La signification des quatre adoptions et rejets du Traité sur Les dix mondes de dharmas est que « le grand enseignement de la contemplation du cœur » n’est autre que la troisième doctrine de Nichiren Daishōnin. En ce sens, Nichikan Shōnin écrit dans son Traité sur Les trois transmissions secrètes :

« Les sutras enseignés tout au long de la vie du Bouddha sont de quatre sortes : antérieurs (au Sutra du Lotus), la doctrine éphémère, la doctrine originelle et le profond des phrases. Il existe une transmission secrète pour les trois véhicules concernant ces quatre sortes. En effet, les sutras antérieurs ne révélant pas encore Une pensée trois mille, ils restent encore dans une certaine dimension. Comparativement, la doctrine éphémère révèle Une pensée trois mille. C’est pourquoi, elle s’étend au-delà. Telle est la première doctrine (de Nichiren Daishōnin), la comparaison entre le circonstanciel et le véritable. Ensuite, bien que la doctrine éphémère révèle Une pensée trois mille, (le Bouddha n’ayant pas encore) abandonné son aspect éphémère pour révéler sa nature véritable, il ne s’agit pas là de la véritable doctrine d’Une pensée trois mille. C’est pourquoi, elle reste encore dans une certaine dimension. Comparativement, la doctrine originelle révèle la véritable doctrine d’Une pensée trois mille par le biais de la présence mutuelle des dix mondes, cent mondes et mille Ainsi. C’est pourquoi, elle s’étend au-delà. Telle est la deuxième doctrine (de Nichiren Daishōnin), la comparaison entre la doctrine éphémère et la doctrine originelle (du Lotus). Enfin, bien que la doctrine originelle au niveau des phrases révèle le bienfait de la récolte et la véritable doctrine d’Une pensée trois mille, il ne s’agit encore là que de l’aspect doctrinal théorique, autrement dit de l’éphémère au sein de l’originel. C’est donc seulement le principe d’Une pensée trois mille et c’est pourquoi, elle reste encore dans une certaine dimension. Seule l’unique doctrine originelle de l’ensemencement au profond des phrases s’étend au-delà. Elle est la troisième doctrine (de Nichiren Daishōnin), la comparaison entre la récolte et l’ensemencement. Si les érudits apprenaient cela, les mérites et les démérites des 50 années de prêche du Bouddha et l'intention originale des quelques quarante écrits de notre Fondateur Nichiren deviendraient aussi clairs pour eux qu’un fruit posé sur la paume de leur main ».

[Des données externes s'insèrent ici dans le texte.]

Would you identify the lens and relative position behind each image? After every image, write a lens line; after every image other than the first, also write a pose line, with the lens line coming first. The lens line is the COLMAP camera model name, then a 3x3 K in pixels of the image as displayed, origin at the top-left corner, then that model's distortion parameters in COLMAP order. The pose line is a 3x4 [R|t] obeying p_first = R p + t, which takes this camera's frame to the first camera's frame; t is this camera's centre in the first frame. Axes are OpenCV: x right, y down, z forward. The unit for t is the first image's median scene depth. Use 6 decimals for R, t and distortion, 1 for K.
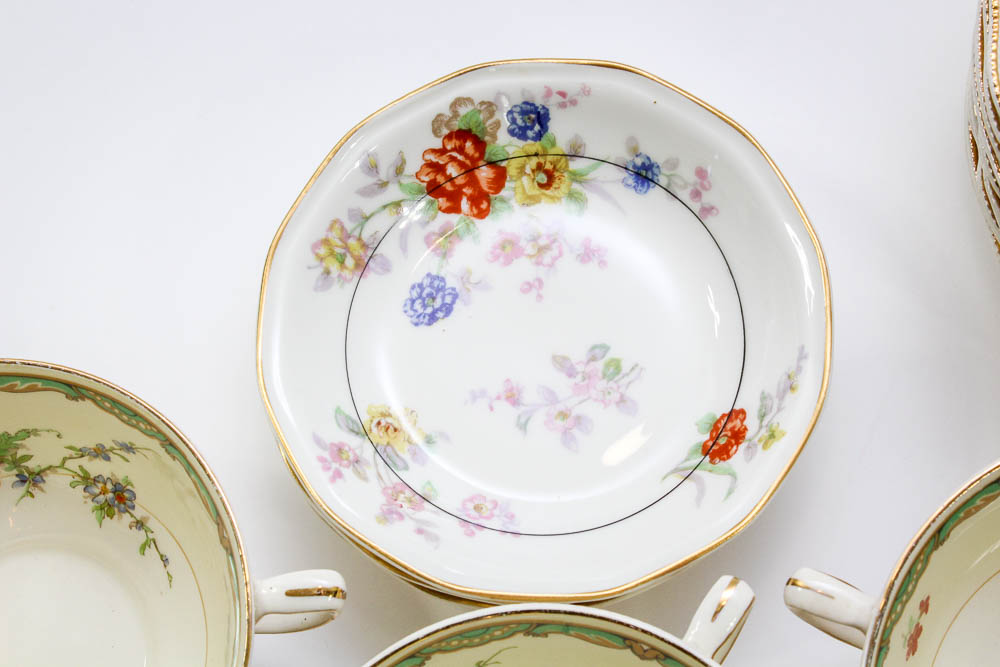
lens RADIAL K [[2107.2, 0, 500.0], [0, 2107.2, 333.5], [0, 0, 1]] dist [0.022686, 0.229952]
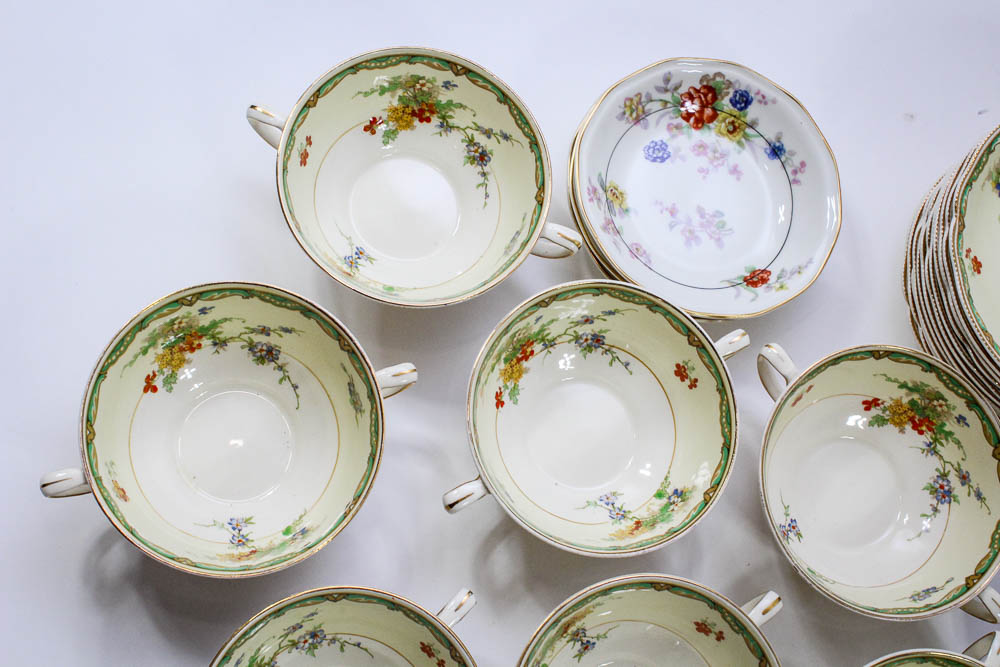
lens RADIAL K [[1404.9, 0, 500.0], [0, 1404.9, 333.5], [0, 0, 1]] dist [-0.069754, 0.190220]
pose [[0.862510, 0.490540, 0.124288, -0.246284], [-0.492813, 0.870024, -0.013885, 0.230504], [-0.114945, -0.049275, 0.992149, -0.330236]]
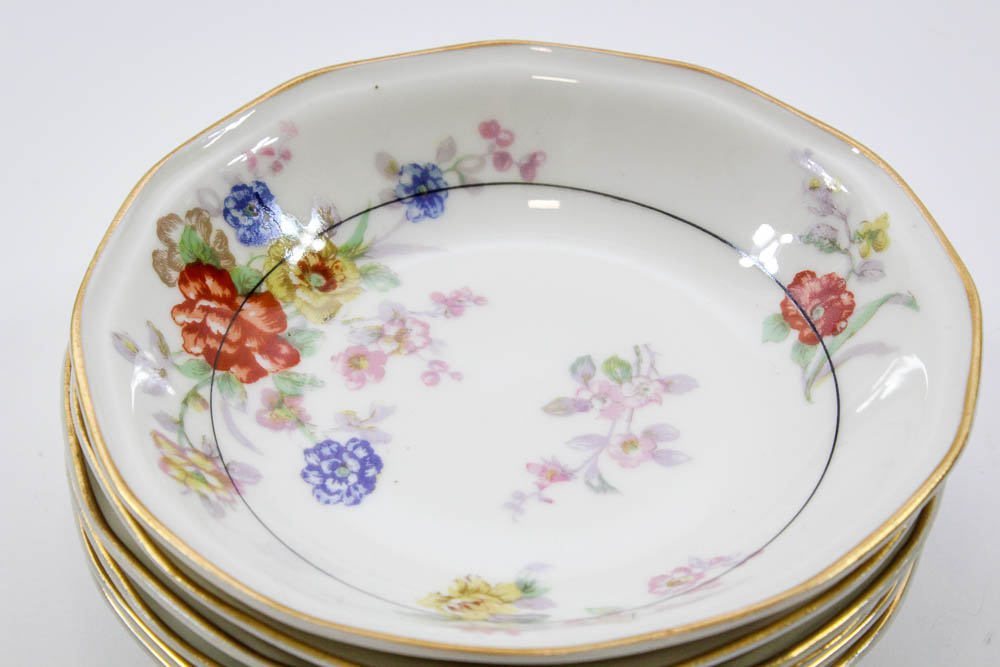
lens RADIAL K [[2313.9, 0, 500.0], [0, 2313.9, 333.5], [0, 0, 1]] dist [0.063986, -0.083024]
pose [[0.628572, -0.452915, 0.632270, -0.414648], [0.716555, 0.653324, -0.244368, 0.157036], [-0.302399, 0.606659, 0.735200, 0.467435]]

Telle est la signification de la troisième doctrine de Nichiren Daishōnin.

 

 

Dans la première partie de ce chapitre, nous avons étudié la véritable doctrine de Nichiren Daishōnin, doctrine qu’on ne trouve nulle part ailleurs et qu’il nomme lui-même « la troisième doctrine », qui représente la finalité de tout le bouddhisme. Cette troisième doctrine est le bienfait de l’ensemencement.

Comme un champ fertile qui doit être ensemencé, le champ spirituel des êtres ordinaires ne peut être ensemencé que par le Bouddha enseignant le Sutra du Lotus. Une fois que ce bienfait de l’ensemencement s’est produit, il faut ensuite qu’apparaisse le bienfait de la maturation et, enfin, le bienfait de la récolte qui est l’atteinte de la bouddhéité.